BEIJING -- Impoverished North Korea is gearing up to experiment with agricultural and economic reforms after young leader Kim Jong Un and his powerful uncle purged the country's top general for opposing change, a source with ties to both Pyongyang and Beijing said.

The source added that the cabinet had created a special bureau to take control of the decaying economy from the military — one of the world's largest — which under Kim's father was given pride of place in running the country.

The downfall of Vice Marshal Ri Yong Ho and his allies gives the untested new leader and his uncle Jang Song Thaek, who married into the Kim family dynasty and is widely seen as the real power behind the throne, the mandate to try to save the battered economy and prevent the secretive regime's collapse.

The source has correctly predicted events in the past, including North Korea's first nuclear test in 2006 days before it was conducted as well as the ascension of Jang.

The changes could herald the most significant reforms by the North in decades. Previous attempts at a more market driven economy have floundered, most recently a drastic currency redenomination in late 2009 which triggered outrage and is widely believed to have resulted in the execution of its chief proponent.

“Ri Yong Ho was the most ardent supporter of Kim Jong Il's 'military first' policy,” the source told Reuters, referring to Kim Jong Un's late father who plunged the North deeper into isolation over its nuclear ambitions, abject poverty and political repression.

The biggest problem was that he opposed the government taking over control of the economy from the military, the source said, requesting anonymity to avoid repercussions.

If the reforms do take root, North Korea would be the next Asian pariah state to open up after Myanmar, whose change last year to quasi-civilian government has suddenly started to bring it out from years of seclusion under harsh military rule.

North Korea's state news agency KCNA had cited illness for the surprise decision to relieve Ri of all his posts, including the powerful role of vice chairman of the ruling party's Central Military Commission, though in recent video footage he had appeared in good health.

Ri was very close to Kim Jong Il and had been a leading figure in the military. Ri's father fought against the Japanese alongside Kim Jong Il's late father Kim Il Sung, who founded North Korea and is still revered as its eternal president.

The revelation by the source was an indication of a power struggle in the secretive state in which Kim Jong Un and Jang look to have further consolidated political and military power.

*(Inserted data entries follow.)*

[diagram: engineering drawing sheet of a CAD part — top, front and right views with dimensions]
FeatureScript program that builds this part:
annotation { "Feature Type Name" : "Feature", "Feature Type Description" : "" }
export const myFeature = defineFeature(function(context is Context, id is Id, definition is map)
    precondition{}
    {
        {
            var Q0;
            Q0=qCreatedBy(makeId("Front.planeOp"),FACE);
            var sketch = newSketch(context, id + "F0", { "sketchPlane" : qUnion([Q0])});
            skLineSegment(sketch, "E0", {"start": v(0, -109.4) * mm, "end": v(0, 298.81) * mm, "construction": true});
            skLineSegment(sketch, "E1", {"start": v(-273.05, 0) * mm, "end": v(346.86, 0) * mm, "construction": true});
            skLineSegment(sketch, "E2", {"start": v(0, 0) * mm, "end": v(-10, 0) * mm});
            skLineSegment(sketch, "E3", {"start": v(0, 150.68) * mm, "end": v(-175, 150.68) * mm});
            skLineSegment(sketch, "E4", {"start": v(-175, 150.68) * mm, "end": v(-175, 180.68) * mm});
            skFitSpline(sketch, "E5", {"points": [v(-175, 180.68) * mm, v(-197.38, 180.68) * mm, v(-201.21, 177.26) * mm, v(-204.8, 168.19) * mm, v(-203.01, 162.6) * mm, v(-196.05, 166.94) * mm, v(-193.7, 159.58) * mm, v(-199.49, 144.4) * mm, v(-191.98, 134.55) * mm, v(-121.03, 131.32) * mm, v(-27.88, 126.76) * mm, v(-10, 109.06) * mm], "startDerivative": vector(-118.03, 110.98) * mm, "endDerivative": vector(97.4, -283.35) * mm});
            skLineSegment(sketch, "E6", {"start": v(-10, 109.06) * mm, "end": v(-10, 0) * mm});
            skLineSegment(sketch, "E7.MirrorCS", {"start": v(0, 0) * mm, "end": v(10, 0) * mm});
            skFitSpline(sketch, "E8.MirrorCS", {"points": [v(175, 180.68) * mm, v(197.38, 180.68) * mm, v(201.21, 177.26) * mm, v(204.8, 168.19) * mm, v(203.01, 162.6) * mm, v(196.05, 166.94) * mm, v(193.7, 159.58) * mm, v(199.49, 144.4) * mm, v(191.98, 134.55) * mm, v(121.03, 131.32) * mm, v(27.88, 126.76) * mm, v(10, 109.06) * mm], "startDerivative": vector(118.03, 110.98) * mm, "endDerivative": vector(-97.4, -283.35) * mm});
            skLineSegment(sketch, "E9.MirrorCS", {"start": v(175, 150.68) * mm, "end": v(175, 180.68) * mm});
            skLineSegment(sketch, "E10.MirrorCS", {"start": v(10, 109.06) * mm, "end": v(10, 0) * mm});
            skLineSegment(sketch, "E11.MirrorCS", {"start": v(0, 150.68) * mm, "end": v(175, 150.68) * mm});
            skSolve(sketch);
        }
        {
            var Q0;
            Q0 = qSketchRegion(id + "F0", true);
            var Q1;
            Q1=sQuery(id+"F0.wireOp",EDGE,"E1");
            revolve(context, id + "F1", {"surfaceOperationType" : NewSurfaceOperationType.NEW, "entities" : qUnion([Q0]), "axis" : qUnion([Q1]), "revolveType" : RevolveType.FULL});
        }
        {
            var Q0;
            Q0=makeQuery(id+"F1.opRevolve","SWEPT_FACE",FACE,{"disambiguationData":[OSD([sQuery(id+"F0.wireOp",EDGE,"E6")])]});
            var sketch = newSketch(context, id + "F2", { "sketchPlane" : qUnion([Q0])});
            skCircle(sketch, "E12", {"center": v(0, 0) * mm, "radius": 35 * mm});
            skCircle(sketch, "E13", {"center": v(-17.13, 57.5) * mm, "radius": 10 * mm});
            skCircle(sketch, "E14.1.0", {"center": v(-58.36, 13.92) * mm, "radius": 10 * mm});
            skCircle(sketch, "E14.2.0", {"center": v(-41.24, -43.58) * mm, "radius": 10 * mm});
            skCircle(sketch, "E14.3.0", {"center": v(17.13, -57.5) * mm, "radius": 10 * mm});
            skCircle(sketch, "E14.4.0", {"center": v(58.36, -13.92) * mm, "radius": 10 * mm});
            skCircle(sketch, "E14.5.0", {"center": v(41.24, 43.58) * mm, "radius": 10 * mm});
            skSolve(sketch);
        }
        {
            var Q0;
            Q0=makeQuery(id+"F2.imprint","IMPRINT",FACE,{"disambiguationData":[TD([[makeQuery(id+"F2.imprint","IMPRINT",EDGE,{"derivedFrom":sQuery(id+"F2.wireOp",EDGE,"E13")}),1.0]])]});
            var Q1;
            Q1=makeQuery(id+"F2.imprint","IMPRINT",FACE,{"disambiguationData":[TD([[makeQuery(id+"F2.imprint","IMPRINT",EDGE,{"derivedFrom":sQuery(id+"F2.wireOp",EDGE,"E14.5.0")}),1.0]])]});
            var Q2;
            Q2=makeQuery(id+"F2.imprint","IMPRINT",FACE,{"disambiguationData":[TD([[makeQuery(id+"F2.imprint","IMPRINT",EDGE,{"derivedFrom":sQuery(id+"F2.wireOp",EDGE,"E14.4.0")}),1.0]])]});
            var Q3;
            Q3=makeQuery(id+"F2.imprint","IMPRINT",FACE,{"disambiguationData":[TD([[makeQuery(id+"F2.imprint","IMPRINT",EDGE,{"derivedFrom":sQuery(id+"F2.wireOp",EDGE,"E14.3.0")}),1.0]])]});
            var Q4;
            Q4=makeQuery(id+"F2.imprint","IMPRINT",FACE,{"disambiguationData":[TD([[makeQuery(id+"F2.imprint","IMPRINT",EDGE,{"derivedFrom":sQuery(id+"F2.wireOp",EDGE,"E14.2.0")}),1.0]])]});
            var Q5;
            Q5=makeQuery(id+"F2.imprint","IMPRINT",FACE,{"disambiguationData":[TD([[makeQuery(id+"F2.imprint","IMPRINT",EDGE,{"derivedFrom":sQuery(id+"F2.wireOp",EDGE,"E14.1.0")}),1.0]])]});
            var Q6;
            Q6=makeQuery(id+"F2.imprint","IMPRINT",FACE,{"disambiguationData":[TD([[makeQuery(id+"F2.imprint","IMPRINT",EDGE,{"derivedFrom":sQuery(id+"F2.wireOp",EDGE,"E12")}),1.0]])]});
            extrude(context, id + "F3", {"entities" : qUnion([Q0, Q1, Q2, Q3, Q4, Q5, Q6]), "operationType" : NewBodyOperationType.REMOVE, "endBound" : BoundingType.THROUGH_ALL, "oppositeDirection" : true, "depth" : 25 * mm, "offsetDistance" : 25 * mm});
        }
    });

Kim Jong Un was named Marshal of the republic this week in a move that adds to his glittering array of titles and cements his position following the death of his father in December. He already heads the Workers' Party of Korea and is first chairman of the National Defense Commission.

The North Korean Embassy in Beijing, reached by telephone, declined to comment.

North Korea's cabinet has created a “political bureau” which will wrest power from the 1.2 million-strong military to run the economy which has been in shambles after a crippling famine in the 1990s, the source said.

“In the past, the cabinet was empty with no say in the economy. The military controlled the economy, but that will now change,” the source said.

Kim Jong Un has set up an “economic reform group” in the ruling Workers' Party to look at agricultural and economic reforms, the source said, adding that North Korea will learn from its giant neighbor and solitary benefactor, China.

It was unclear who will head the cabinet's “political bureau” and the party's “economic reform group,” but change was inevitable, the source said.